UITableView comes with a set of very nice pre-defined animations for cell insertions and deletions. When adding animation functionality for adding and removing cells to UICollectionView, UIKit engineers were faced with a problem: if the collection view's layout is entirely flexible, there is no way some pre-defined animations will play well with developers' custom layouts. The solution they came up with is very elegant: when a cell (or supplementary or decoration view) gets inserted into a collection view, the view asks its layout object not only for the cell's “normal” layout attributes but also for its initial layout attributes, i.e., the attributes the cell should have at the beginning of the insertion animation. The collection view then simply creates an animation block in which it changes all cell's attributes from their initial to their “normal” state.

By supplying different initial layout attributes, you can completely customize the insertion animation. For example, setting the initial alpha to 0 will create a fade-in animation. Setting a translation and scale transform at the same time will move and zoom the cell into place.

The same principle is applied to deletions, this time animating from the “normal” state to a set of final layout attributes you provide. These are the methods you have to implement in your layout class to provide the initial/final layout attributes:

  • initialLayoutAttributesForAppearingItemAtIndexPath:

  • initialLayoutAttributesForAppearingSupplementaryElementOfKind:atIndexPath:

  • initialLayoutAttributesForAppearingDecorationElementOfKind:atIndexPath:

  • finalLayoutAttributesForDisappearingItemAtIndexPath:

  • finalLayoutAttributesForDisappearingSupplementaryElementOfKind:atIndexPath:

  • finalLayoutAttributesForDisappearingDecorationElementOfKind:atIndexPath:

Switching Between Layouts

Changes from one collection view layout to another can be animated in a similar manner. When sent a setCollectionViewLayout:animated: method, the collection view will query the new layout for the new layout attributes of the cells and then animate each cell (identified by the same index path in the old and the new layout) from its old to its new attributes. You don't have to do a thing.

Conclusion

Depending on the complexity of a custom collection view layout, writing one is often not easy. In fact, it is essentially just as difficult as writing a totally custom view class that implements the same layout from scratch, since the computations that are involved to determine which subviews are currently visible and where they are positioned are identical. Nevertheless, using UICollectionView gives you some nice benefits such as cell reuse and automatic support for animations, not to mention the clean separation of layout, subview management, and data preparation its architecture prescribes.

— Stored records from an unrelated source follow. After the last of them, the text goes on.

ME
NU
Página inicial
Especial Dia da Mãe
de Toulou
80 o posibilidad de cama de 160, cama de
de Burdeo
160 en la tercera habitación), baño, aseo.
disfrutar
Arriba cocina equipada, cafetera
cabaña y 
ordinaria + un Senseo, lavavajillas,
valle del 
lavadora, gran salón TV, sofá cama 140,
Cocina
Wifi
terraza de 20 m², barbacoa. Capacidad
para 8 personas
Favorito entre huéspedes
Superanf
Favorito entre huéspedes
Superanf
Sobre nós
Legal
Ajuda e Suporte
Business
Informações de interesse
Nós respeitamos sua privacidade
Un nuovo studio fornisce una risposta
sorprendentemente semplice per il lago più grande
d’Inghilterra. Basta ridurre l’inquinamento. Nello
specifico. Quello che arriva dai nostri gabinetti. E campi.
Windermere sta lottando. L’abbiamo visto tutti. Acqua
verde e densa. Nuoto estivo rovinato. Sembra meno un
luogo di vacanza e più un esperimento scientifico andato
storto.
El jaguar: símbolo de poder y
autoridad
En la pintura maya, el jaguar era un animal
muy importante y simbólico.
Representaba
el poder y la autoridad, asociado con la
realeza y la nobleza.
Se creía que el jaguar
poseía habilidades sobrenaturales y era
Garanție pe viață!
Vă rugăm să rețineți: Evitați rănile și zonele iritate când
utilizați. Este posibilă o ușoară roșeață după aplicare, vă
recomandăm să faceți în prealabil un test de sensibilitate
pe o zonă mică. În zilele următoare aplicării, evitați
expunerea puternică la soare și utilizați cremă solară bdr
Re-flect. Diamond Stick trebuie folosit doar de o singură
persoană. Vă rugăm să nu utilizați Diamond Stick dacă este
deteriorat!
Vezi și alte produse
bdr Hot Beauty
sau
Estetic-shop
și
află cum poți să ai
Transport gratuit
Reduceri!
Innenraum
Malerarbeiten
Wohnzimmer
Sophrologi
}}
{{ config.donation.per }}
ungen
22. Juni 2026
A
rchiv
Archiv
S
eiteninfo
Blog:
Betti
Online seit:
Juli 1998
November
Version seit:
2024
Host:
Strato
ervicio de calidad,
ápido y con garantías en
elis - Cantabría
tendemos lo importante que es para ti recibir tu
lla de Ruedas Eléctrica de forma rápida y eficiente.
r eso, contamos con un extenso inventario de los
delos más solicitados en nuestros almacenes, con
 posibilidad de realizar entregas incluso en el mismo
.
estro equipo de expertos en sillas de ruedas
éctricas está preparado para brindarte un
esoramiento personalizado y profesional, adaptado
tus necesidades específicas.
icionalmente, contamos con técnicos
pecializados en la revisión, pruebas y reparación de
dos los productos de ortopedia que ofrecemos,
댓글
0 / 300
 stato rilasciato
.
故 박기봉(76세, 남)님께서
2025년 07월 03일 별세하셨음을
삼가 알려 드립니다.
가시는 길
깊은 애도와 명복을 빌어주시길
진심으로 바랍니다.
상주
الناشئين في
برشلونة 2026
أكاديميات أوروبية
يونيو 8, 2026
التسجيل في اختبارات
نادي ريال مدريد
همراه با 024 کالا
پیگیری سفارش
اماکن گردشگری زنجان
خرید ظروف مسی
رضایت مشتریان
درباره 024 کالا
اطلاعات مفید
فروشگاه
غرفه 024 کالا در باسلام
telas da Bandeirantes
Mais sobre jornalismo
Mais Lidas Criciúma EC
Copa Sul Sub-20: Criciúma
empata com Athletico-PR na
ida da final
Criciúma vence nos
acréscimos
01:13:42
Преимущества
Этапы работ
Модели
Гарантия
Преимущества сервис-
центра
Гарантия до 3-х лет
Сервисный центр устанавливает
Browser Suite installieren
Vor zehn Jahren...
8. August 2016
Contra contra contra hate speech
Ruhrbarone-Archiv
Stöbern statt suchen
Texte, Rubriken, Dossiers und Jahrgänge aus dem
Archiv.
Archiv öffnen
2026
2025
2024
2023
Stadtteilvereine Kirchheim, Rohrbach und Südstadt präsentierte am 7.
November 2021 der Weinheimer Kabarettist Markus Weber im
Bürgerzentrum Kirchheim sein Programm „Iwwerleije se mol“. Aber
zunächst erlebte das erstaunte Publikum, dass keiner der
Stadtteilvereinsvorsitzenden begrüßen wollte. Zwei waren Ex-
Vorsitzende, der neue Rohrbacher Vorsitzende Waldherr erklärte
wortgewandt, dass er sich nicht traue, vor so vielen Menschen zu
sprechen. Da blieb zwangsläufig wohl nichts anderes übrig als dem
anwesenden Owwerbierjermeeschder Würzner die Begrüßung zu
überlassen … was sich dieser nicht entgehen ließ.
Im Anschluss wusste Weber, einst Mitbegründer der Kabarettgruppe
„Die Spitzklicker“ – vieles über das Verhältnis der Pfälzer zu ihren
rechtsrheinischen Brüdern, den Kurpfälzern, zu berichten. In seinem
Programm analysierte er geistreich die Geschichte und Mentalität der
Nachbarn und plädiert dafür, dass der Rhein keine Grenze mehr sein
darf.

A custom collection view layout is also a nice step toward a lighter view controller as your view controller does not contain any layout code. Combine this with a separate datasource class as explained in Chris' article and the view controller for a collection view will hardly contain any code at all.

Whenever I use UICollectionView, I feel a certain admiration for its clean design. NSTableView and UITableView probably needed to come first in order for an experienced Apple engineer to come up with such a flexible class.